## Task requirements
Please return every line from the one containing "Are the bars" through the last line, copying each exactly and leaving out the pictures.

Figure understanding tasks
=== Begin Enclosure ===
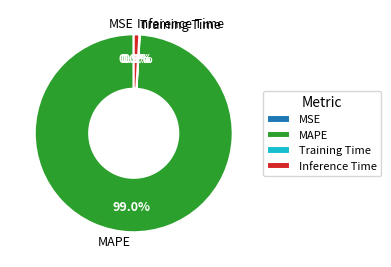

Is the sum of MAPE and Inference Time greater than half?

Yes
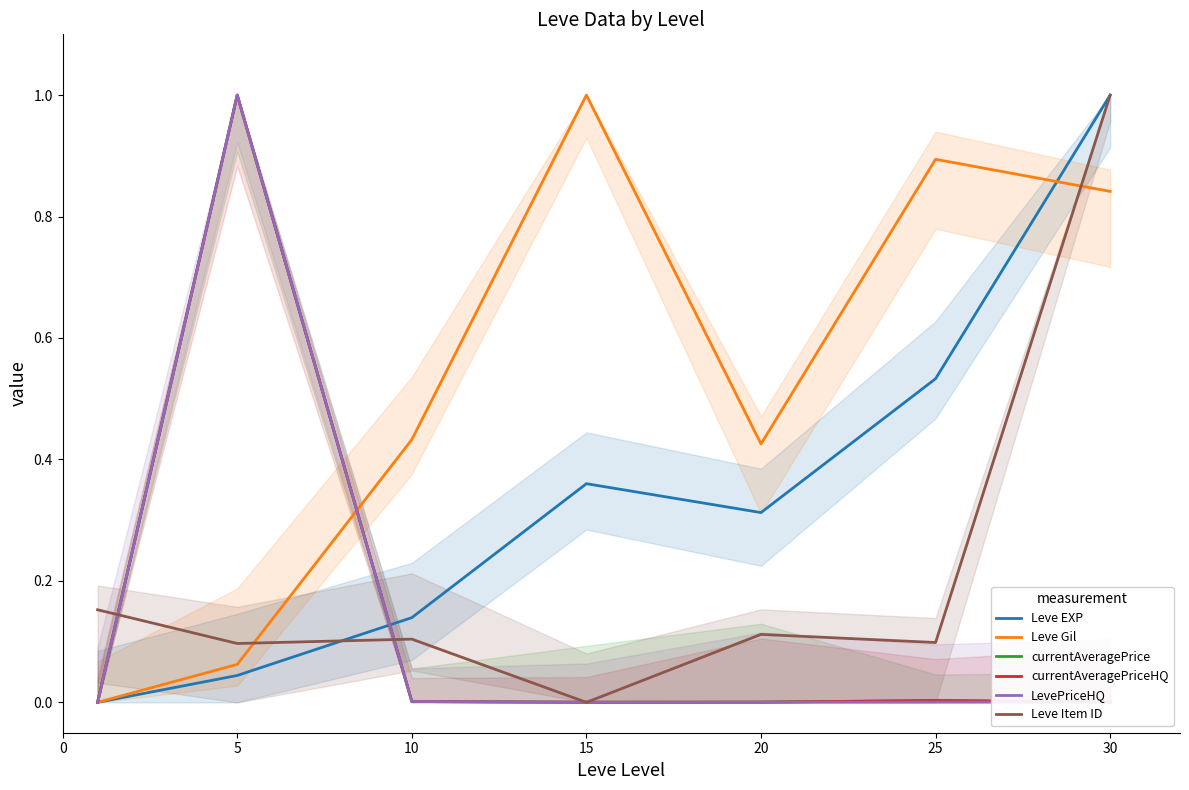

Which series changed the most between 0 and 15?

Leve Gil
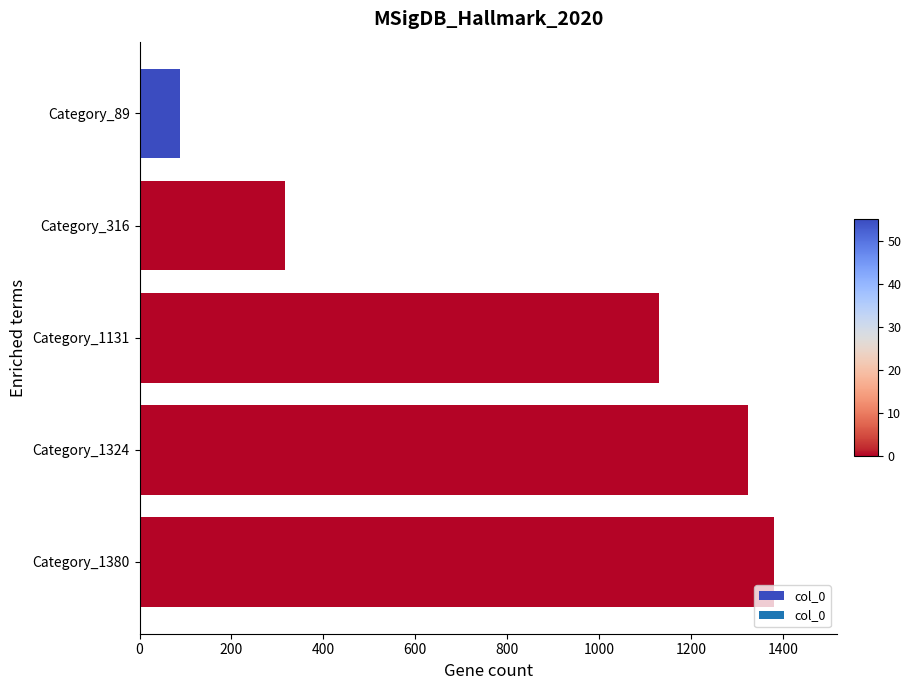

At which label is the value closest to 734?

Category_1131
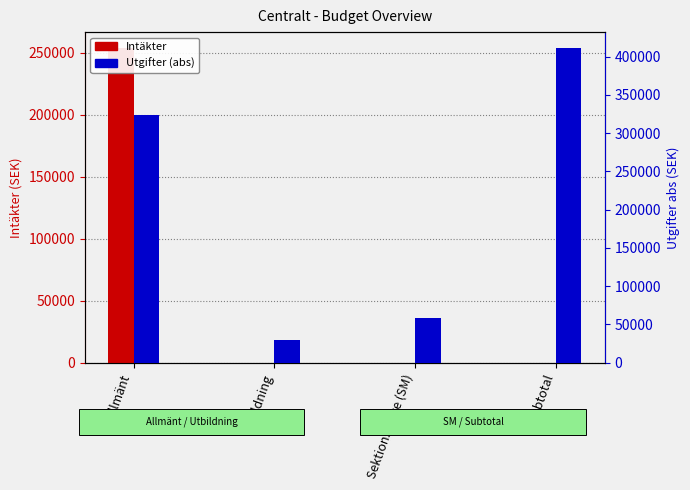

Are the bars grouped side by side (vs. stacked)?

Yes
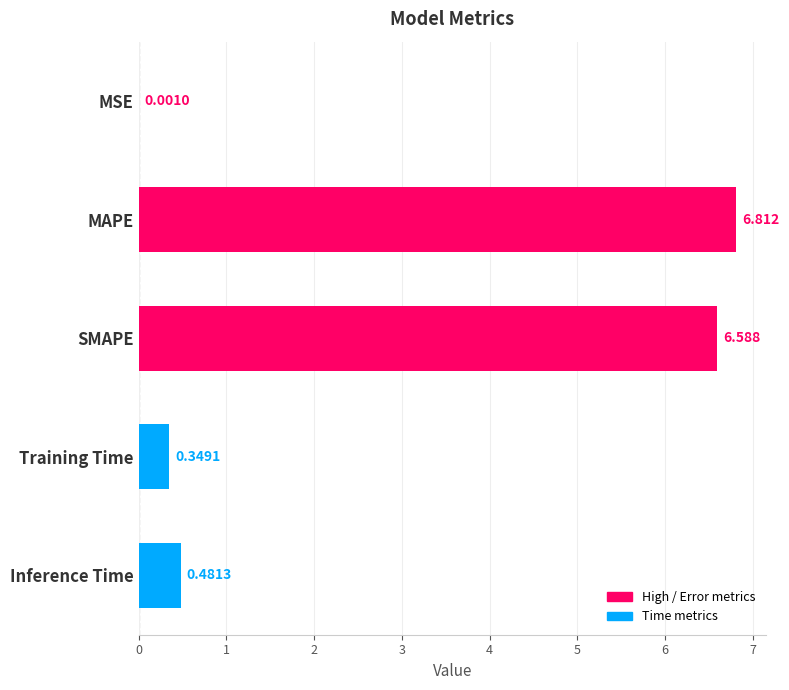

The value at SMAPE is 4.3. True or false?

False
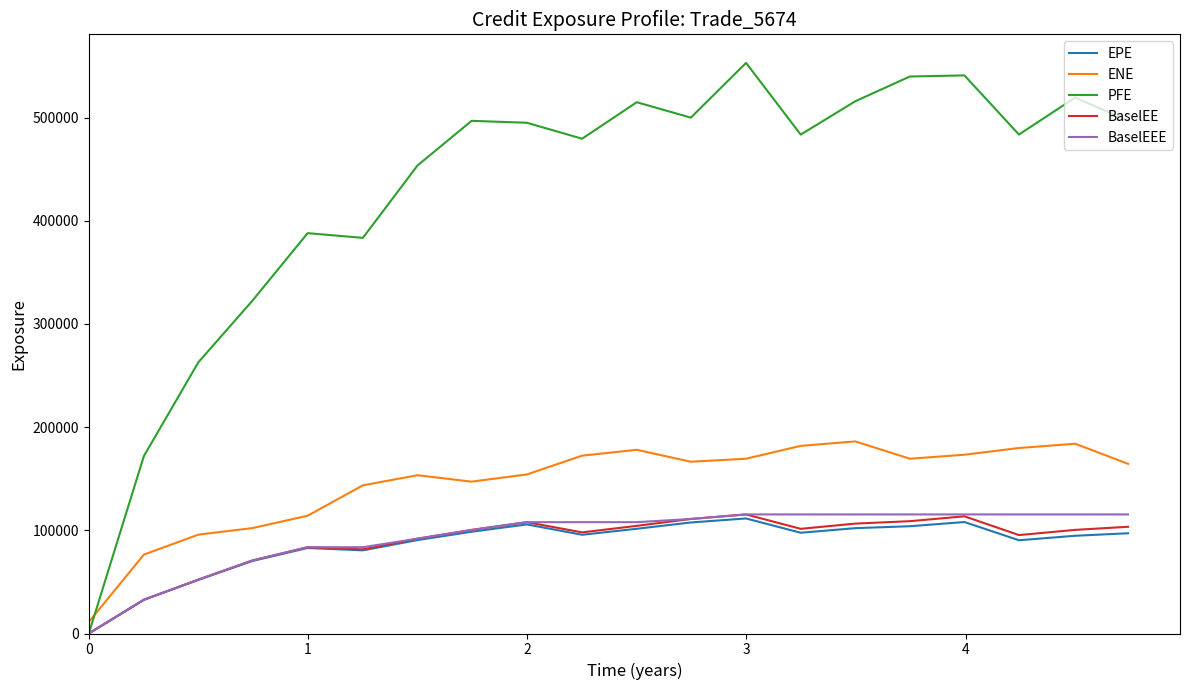

Which series has the largest range (max minus min)?

PFE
=== End Enclosure ===
## Written answer
Are the bars grouped side by side (vs. stacked)?

Yes

The value at SMAPE is 4.3. True or false?

False

Which series has the largest range (max minus min)?

PFE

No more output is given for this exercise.